To put it into perspective, consider that Tyrannosaurus rex lived closer to the time of the iPhone (66 million years before) than it did to Stegosaurus (82 million years earlier). Our bodies are not designed for the sedentary lifestyles most of us lead today, nor are they adapted to the excessive consumption of sugar, meat, and processed foods.


We evolved in Africa, where our circadian rhythms were attuned to the predictable sunlight hours that encouraged us to be alert and more productive when it was light, and drowsier when it was dark and our efforts were less worthwhile. It therefore makes sense that the production of serotonin in response to sunlight would develop to encourage us to make the most of whatever sunlight we had. Our bodies are less attuned to the fluctuating sunlight hours that many of us experience further away from the equator. Consequently, the lack of serotonin for 6 months of the year draws some into a deep depression.


Scientists refer to this disconnect between Homo sapiens' evolutionary development and our current way of life as a "mismatch". We often feel lethargic and mentally foggy when we remain sedentary all day, experience weight gain and chronic illnesses due to our dietary choices, and struggle to get out of bed on dark winter mornings.


Recognising that many of our problems stem from this mismatch, the solutions lie not in concealing the symptoms but in understanding the underlying causes. We feel energised when we are active, combat diseases through proper nutrition, and experience greater happiness when we spend time in the sun. Even the NHS now prescribes "nature-based interventions and activities" as a remedy for depression.


This evolutionary and anthropological perspective not only provides guidance on how to live as Homo sapiens but also offers a remedy for the apathy many people feel toward climate change. When we become so disconnected from the natural world, residing in concrete cities and obsessing over material possessions and financial success, it is unsurprising that many fail to see beyond their individual perspectives, often dismissing the issue as irrelevant to their own lives. Even those who care about the climate often view it as a problem only insofar as it affects their personal well-being.
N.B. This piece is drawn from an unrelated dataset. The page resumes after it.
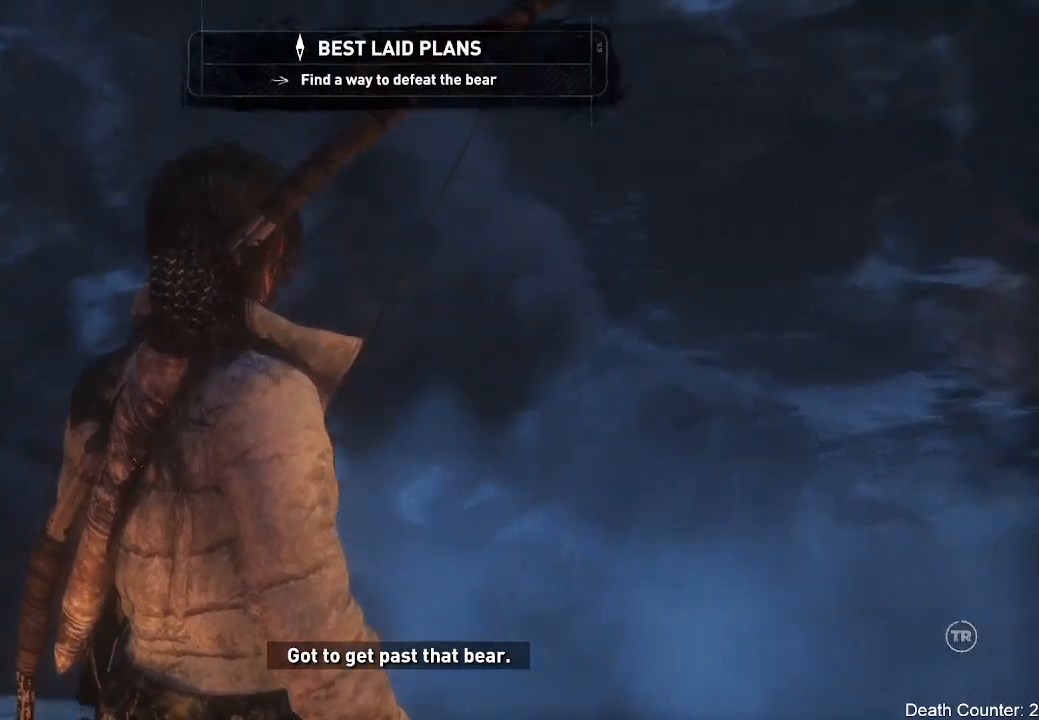
{"dt_ms": 500, "buttons": [], "left_stick": "center", "right_stick": "down-left", "events": []}
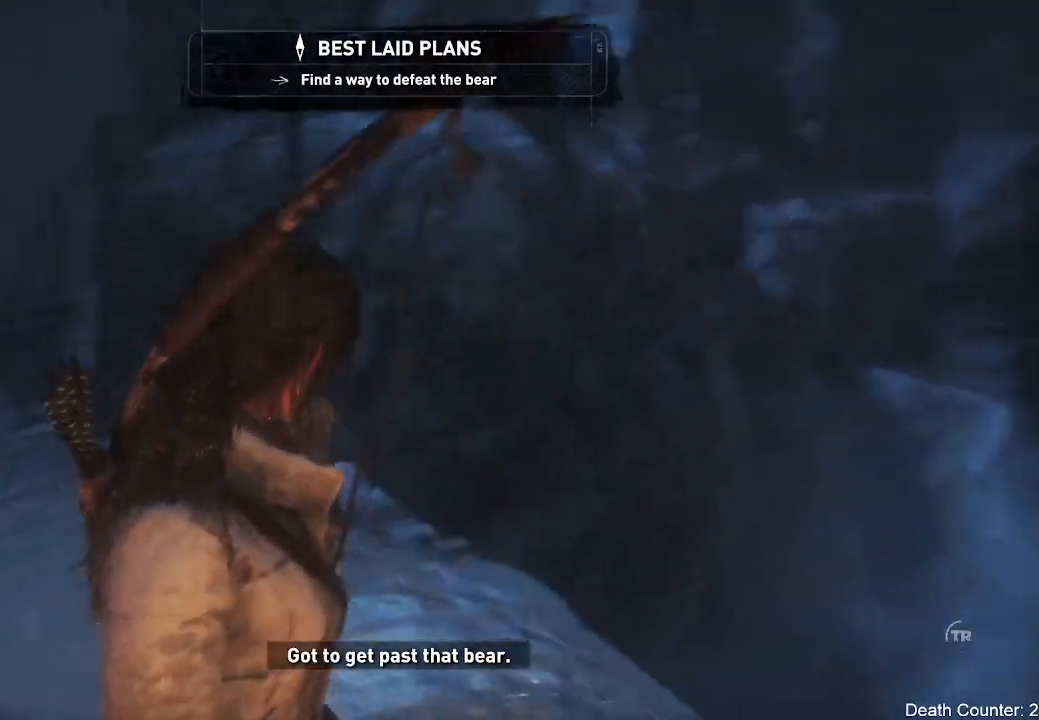
{"dt_ms": 500, "buttons": [], "left_stick": "up", "right_stick": "down-right", "events": [[33, "right_stick", "center"], [317, "right_stick", "down-right"], [383, "left_stick", "up"]]}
By focusing so much on our individual and species-centric viewpoints, we risk creating a dystopian world where humans survive in an artificial environment, while the planet itself becomes a relic of what it once was.



“We, as Homo sapiens, are inherent components of the natural world, just as a transmission is an essential part of a car”


DRewilding beckons us to comprehend our rightful place within nature, recognising that we are an integral part of it. Some erroneously believe that our recent advancements in engineering and global dominance signify our conquest of nature, as if we were playing the role of gods with the planet under our complete control.


However, if there's one lesson that climate change has unequivocally taught us, it is that this belief couldn't be further from the truth. Describing our profound reliance on nature as hopeless would be both accurate and emotionally charged. Likewise, likening it to a car's reliance on a functioning transmission would be nonsensical. We, as Homo sapiens, are inherent components of the natural world, just as a transmission is an essential part of a car. Without nature, we would be lost, just as a car without a transmission.


Immersing ourselves in nature allows us to grasp its vital significance to our well-being. Psychologists and philosophers have pondered over why we experience a sense of relaxation in natural surroundings, suggesting that it stems from a fundamental mismatch.


In our modern lives, we strive to lead highly organised and goal-oriented existences. We relentlessly pursue these aspirations, and when we fall short, it leaves us feeling discontented. Unfortunately, this happens all too frequently. However, when we engage with nature, whether consciously or subconsciously, we find ourselves amidst chaos. Nature is inherently chaotic, lacking a predetermined order, yet it thrives. It operates in harmony with its own inherent rhythms. Perhaps as a collective, we need to embrace a greater acceptance of the chaos that permeates our lives.